We hypothesized a reduction in oxidative damage after 1 and 2 years of CR. Taken together with lower EE, such results would speak in favor of the long-standing hypotheses of biological aging stating that prolonged CR enhances energy efficiency at rest and therefore results in less reactive oxygen species production and reduced oxidative damage to tissues and organs, thus a combination of the rate of living and the oxidative damage theories of aging. To test this hypothesis, we delivered a highly controlled and intensive behavioral intervention targeting a 25% CR diet over 2 years and obtained reliable measurements of the most robust component of daily sedentary EE, i.e., energy metabolism during sleep, measured in a room calorimeter. Hormonal mediators of metabolism were measured along with urinary F2-isoprostane excretion as an index of oxidative damage.

According to the rate of living theory, those individuals who are the most efficient at utilizing energy should experience the greatest longevity. Observational studies of human aging have shown higher mass-adjusted metabolic rate (24hEE or resting EE) is associated with disease burden and is a predictor of early mortality. Interventions with the capacity to induce a sustained slowing of energy metabolism such as CR should remain a focus of longevity research because randomized clinical trials and cohort studies are lacking. With careful phenotyping of energy metabolism, biomarkers of aging, and oxidative stress, this modest, 2-year study of human CR identified a reduction in the rate of living along with a reduction in systemic oxidative stress. The duration of imposed CR being for only 2 years clearly limits any extrapolation or speculation of the impact of CR on longevity in humans.

Notably, many biomarkers of aging (that could be a consequence of the overall improved metabolic profile commensurate with adipose tissue loss) were also improved in these young, healthy individuals.

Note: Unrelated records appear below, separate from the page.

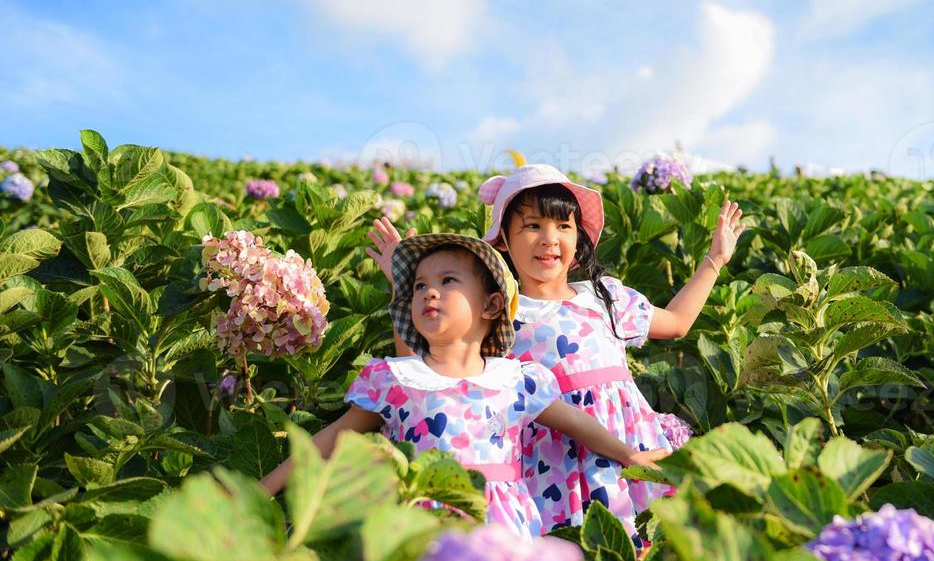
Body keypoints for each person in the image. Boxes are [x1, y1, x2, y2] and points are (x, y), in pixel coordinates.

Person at [367, 164, 745, 537]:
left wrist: (715, 260)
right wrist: (405, 285)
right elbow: (421, 373)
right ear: (502, 241)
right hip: (549, 471)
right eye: (532, 226)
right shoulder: (496, 314)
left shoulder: (603, 297)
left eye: (563, 226)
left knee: (645, 546)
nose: (549, 238)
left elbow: (677, 322)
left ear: (578, 238)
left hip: (628, 452)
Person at [262, 232, 668, 539]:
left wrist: (630, 455)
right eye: (419, 286)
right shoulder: (395, 379)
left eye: (448, 281)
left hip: (502, 534)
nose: (429, 292)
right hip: (420, 528)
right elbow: (328, 441)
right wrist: (263, 491)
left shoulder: (515, 379)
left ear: (492, 305)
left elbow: (577, 423)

There is a clear need for continued investigations of CR in humans, since the non-human primate data are not entirely conclusive on the extension in the average and maximal lifespan but provide strong evidence for extensive health benefits including improved quality of life.



Has anyone checked the core body temperature of CR mice that live 40% longer than control mice to see if it is substantially lower in the CR mice? I practice a light to moderate amount of CR and my core body temperature is about 2 degrees lower than normal. I'm thinking it could be a good marker of metabolic efficiency and longevity if it can be correlated, confirmed, whatever.

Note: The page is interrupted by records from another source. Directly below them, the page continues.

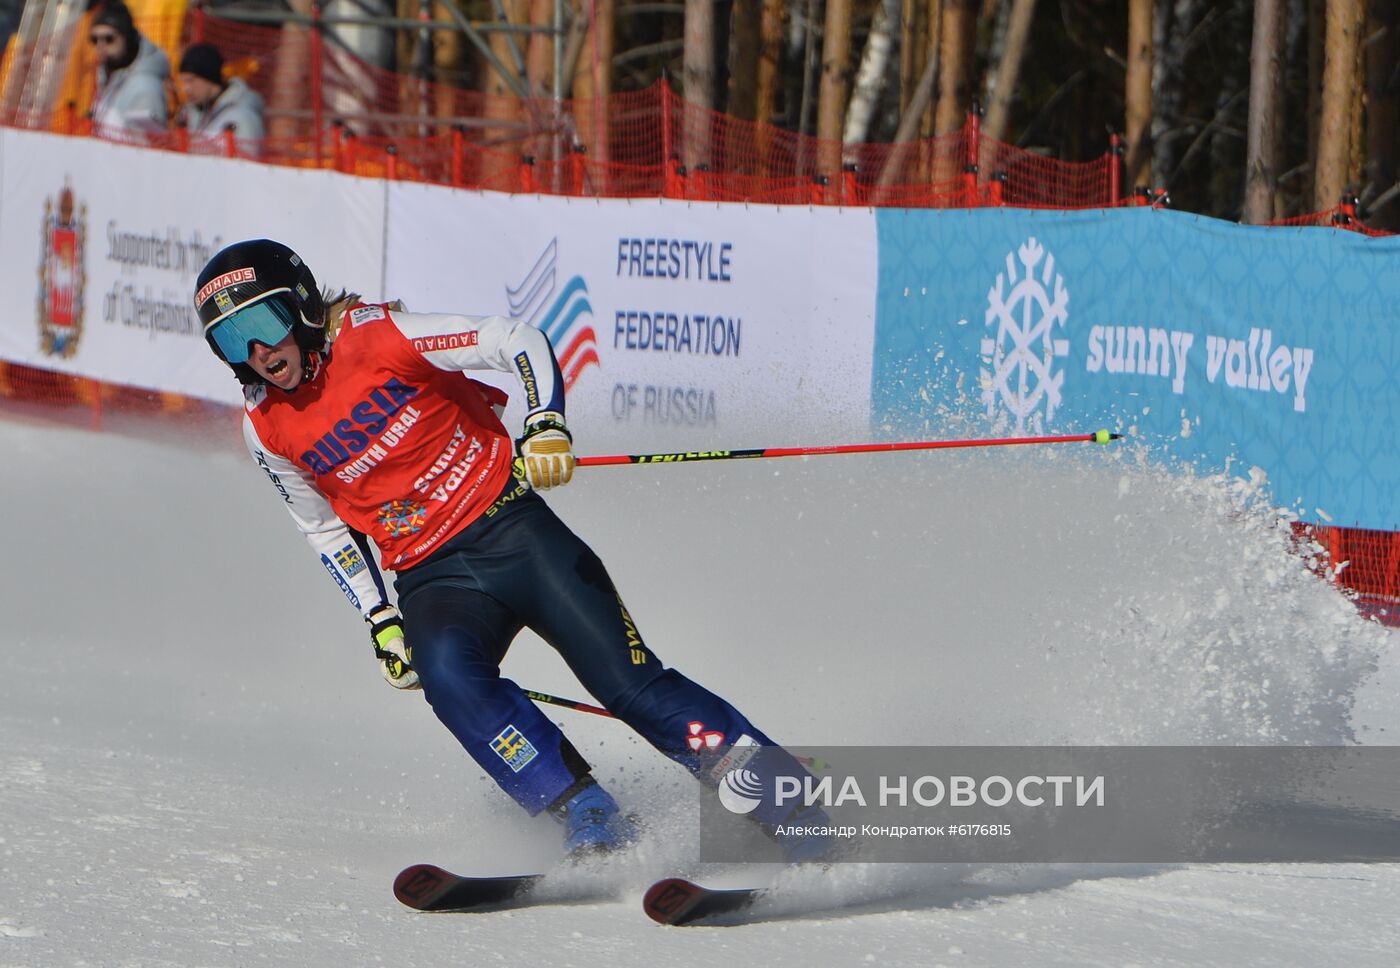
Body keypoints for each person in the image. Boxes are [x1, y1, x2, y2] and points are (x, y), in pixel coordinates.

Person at [193, 239, 832, 862]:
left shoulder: (380, 337)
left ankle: (788, 802)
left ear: (301, 305)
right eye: (230, 340)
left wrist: (546, 423)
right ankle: (584, 809)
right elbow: (324, 529)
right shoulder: (265, 425)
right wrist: (380, 618)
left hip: (513, 530)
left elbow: (516, 339)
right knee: (450, 683)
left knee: (628, 685)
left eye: (263, 322)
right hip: (431, 575)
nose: (257, 351)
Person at [87, 0, 169, 138]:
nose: (100, 46)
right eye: (94, 39)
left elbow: (146, 149)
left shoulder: (144, 87)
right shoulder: (110, 78)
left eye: (109, 39)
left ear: (126, 38)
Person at [174, 43, 266, 157]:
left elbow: (247, 166)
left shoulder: (242, 117)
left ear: (209, 77)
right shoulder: (194, 114)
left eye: (191, 81)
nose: (186, 88)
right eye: (184, 82)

Posted by: Biotechy at March 23rd, 2018 6:43 AM

I found a reference that answers my question regarding CR and life extension in mice and humans. Here is the reference for that very excellent article; Kell, 2015, Biogerontology. Being cool: How body temperature influences aging and longevity. Body temperature as related and aging, longevity is a very complex topic with many variations and controls, not just the physical conditions, but hormonal effects, hibernation effects, heat budget, uncoupling protein components, etc. In general, a lowered body temperature with CR, or good genes for uncoupling proteins confer longevity benefits.

Posted by: Biotechy at March 24th, 2018 8:33 AM

Interesting, thanks for sharing.

Posted by: bardu at March 24th, 2018 10:16 PM

Biotechy, do you ~feel~ cold much of the time? What temp. do you keep your living space?

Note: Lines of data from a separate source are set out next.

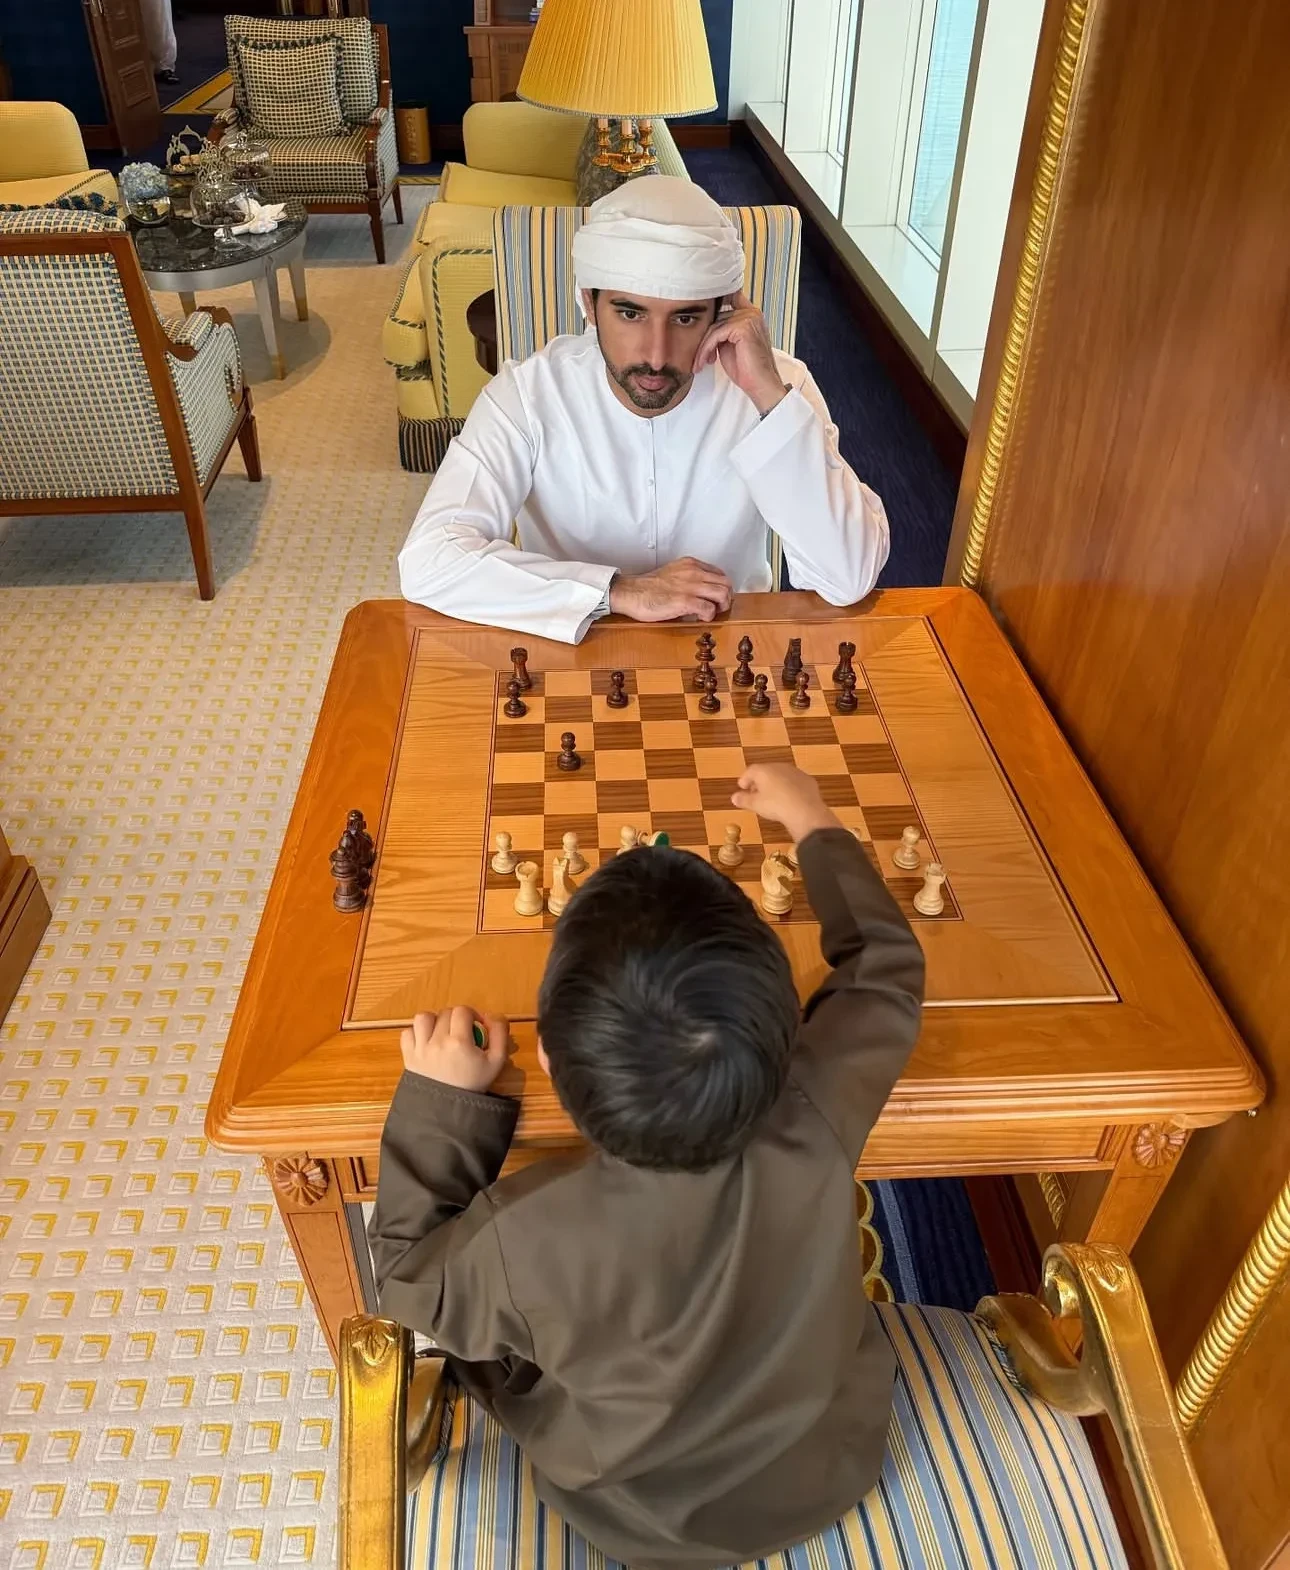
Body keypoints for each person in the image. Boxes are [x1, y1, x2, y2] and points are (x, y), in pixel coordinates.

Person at [369, 764, 925, 1570]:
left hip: (646, 1525)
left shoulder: (524, 1236)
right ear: (785, 1033)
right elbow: (886, 969)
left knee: (480, 1344)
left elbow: (405, 1277)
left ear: (549, 1061)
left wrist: (443, 1101)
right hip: (831, 1467)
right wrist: (812, 819)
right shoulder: (819, 1100)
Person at [397, 178, 890, 644]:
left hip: (729, 654)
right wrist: (618, 591)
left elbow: (848, 577)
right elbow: (429, 560)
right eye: (630, 313)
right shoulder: (527, 396)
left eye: (686, 317)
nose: (656, 355)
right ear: (589, 303)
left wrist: (769, 400)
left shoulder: (779, 387)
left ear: (723, 311)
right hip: (576, 651)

Posted by: CD at March 26th, 2018 9:27 AM

@CD: I don't experience any cold feeling most of the time. My thyroid levels are near the high end, I think most people who feel cold most of the time have low thyroid hormone levels. My most comfortable room temperature is 75 degrees.

Posted by: Biotechy at March 26th, 2018 10:21 AM

PS: I also have a SNP for the UCP3 gene that uncouples proteins in the mitochondrial membrane and releases heat to cool excess heat in mitochondria and thus protect them. The SNP is rs1800849 TT alleles. It is a longevity SNP, but only 5% of Caucasians are homozygous for the T allele. It is more common in Northern Europe.